Task instructions: Write out the section of the text on John 14:18–20 that begins with the words containing "And that, before" and ends with "destitute and alone!".

** BEGIN Selected text **

John 14:18–20 “I will not leave you as orphans; I will come to you. Yet a little while and the world will see me no more, but you will see me. Because I live, you also will live. In that day you will know that I am in my Father, and you in me, and I in you.
I want to remind you where we are.
We are in the Upper Room Discourse.
Its the night of Jesus’ betrayal.
Judas has already gone out and in just a few short hours Jesus would be arrested and handed over to be crucified.
Setting an ominous tone over the evening, John simply says And it was night (John 13:30).
From there Jesus continued teaching His disciples to comfort them.
Jesus had just told them that one of you will betray me (John 13:21).
That He was going away and where He was going the disciples could not come (John 13:33).
And that, before the night was out, Peter… the Leader of the Disciples… the bold one who had confessed to Jesus You are the Christ! The Son of the Living God (Matthew 16:16, John 13:38).
That Peter!… would deny Christ three times calling down a curse on himself saying I do not know the man (Matthew 26:66-75).
If Peter was going to deny Him… what hope did any of the rest of them have?
And its in that context that said Let not your hearts be troubled. Believe in God; believe also in me (John 14:1).
And verse 18… I will not leave you as orphans, I will come to you.
I will not abandon you… I will not leave you destitute and alone!
Jesus had just promised them the indwelling Holy Spirit to be with them forever and when He says I will come to you He is saying I will live again.
Jesus is here promising His own resurrection.
John 14:19 Yet a little while and the world will see me no more, but you will see me.
After Jesus’ resurrection He did not manifest Himself to the world… He appeared to His disciples with the result that Because I live, you also will live.
Jesus was here promising His own resurrection and in His resurrection the salvation of His people.
The night is dark but in His death, Jesus would bring new spiritual life.
In John 11:25–26 He said I am the resurrection and the life.
I am salvation from the curse… resurrection from the dead… and Eternal Life.

** END Selected text **
** BEGIN Data section **

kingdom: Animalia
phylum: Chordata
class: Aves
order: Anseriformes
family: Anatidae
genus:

** END Data section **

The reply:
And that, before the night was out, Peter… the Leader of the Disciples… the bold one who had confessed to Jesus You are the Christ! The Son of the Living God (Matthew 16:16, John 13:38).
That Peter!… would deny Christ three times calling down a curse on himself saying I do not know the man (Matthew 26:66-75).
If Peter was going to deny Him… what hope did any of the rest of them have?
And its in that context that said Let not your hearts be troubled. Believe in God; believe also in me (John 14:1).
And verse 18… I will not leave you as orphans, I will come to you.
I will not abandon you… I will not leave you destitute and alone!